Drivers often give preferential consideration to rural roads and surface streets as they plan their routes to work or a special event. Highways and interstates are not only prone to heavy traffic, but they have a reputation for being the location of the worst collisions that occur. And in rural areas, such as outside Rochester, Bloomington and metro Minneapolis-St. Paul, country roads are often your only option.
Unfortunately, driving on rural or country roads might actually increase your risk of getting into a significant collision. According to a recent study, rural roads are where nearly half of all fatal collisions occur annually.
What does the research show about the risk on rural roads?
Researchers routinely look at collision statistics to try to identify patterns. Persistent patterns can lead to changes in safety features in vehicles, traffic laws and road design.

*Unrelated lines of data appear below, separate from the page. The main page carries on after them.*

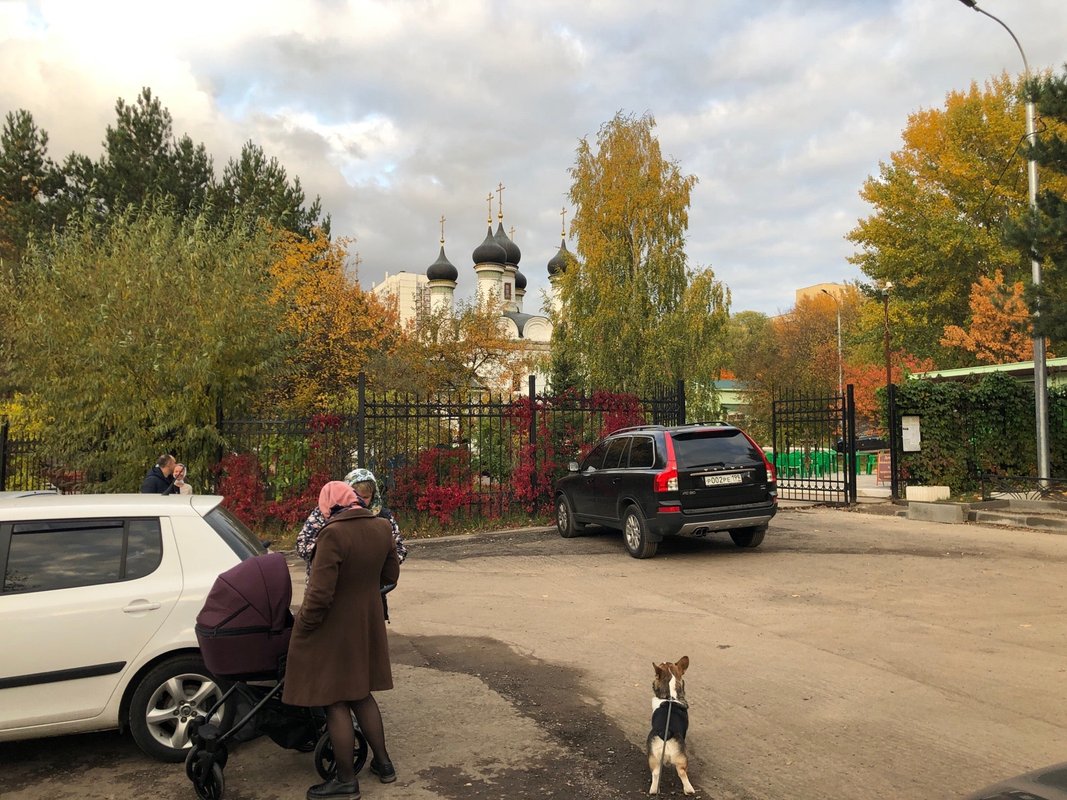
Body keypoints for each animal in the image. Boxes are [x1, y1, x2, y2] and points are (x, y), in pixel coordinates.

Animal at [644, 657, 695, 797]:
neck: (671, 697)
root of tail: (666, 733)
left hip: (654, 757)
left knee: (656, 772)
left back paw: (654, 790)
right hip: (681, 758)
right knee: (682, 772)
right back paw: (689, 790)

Research and data from recent years shows that fatal crashes occur on rural roads far more than most people realize. According to an analysis of collision records, 85,002 people died between 2016 and 2020 in wrecks that occurred on rural roads. These rural roads are the site of many fatal wrecks.
Why are rural roads so dangerous?
There are many reasons that roads outside of urban centers tend to see more videos despite the area having a lower population density. First and foremost, the speed limit is higher in most rural areas, meaning that the severity of the crash is likely to be worse. People often exceed the speed limit by a significant amount because they assume there won’t be any police patrols.
Secondly, the rural location will make the road more attractive to those under the influence and hoping to avoid law enforcement officers. Finally, a lack of illumination or street signs might contribute to collisions because of how drivers handle themselves.
Knowing the risk leads to better choices
Obviously, you can’t completely avoid traveling on rural roads, even if they are the site of many fatal collisions every year. Instead, a smarter approach is to recognize the possible risk and be more proactive about protecting yourself.
Using defensive driving techniques can help, as can avoiding rural roads late at night when the lack of light or the possibility of drunk drivers might negatively affect your safety. Understanding research about motor vehicle crash trends can also help you avoid becoming a crash statistic yourself.